(Stored items)
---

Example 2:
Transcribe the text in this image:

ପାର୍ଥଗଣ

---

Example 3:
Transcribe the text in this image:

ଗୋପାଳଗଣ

- EXERCISE DIRECTIONS: From the first line to the last, transcribe the data exactly.

- EXPECTED ANSWER:
---

Example 2:
Transcribe the text in this image:

ପାର୍ଥଗଣ

---

Example 3:
Transcribe the text in this image:

ଗୋପାଳଗଣ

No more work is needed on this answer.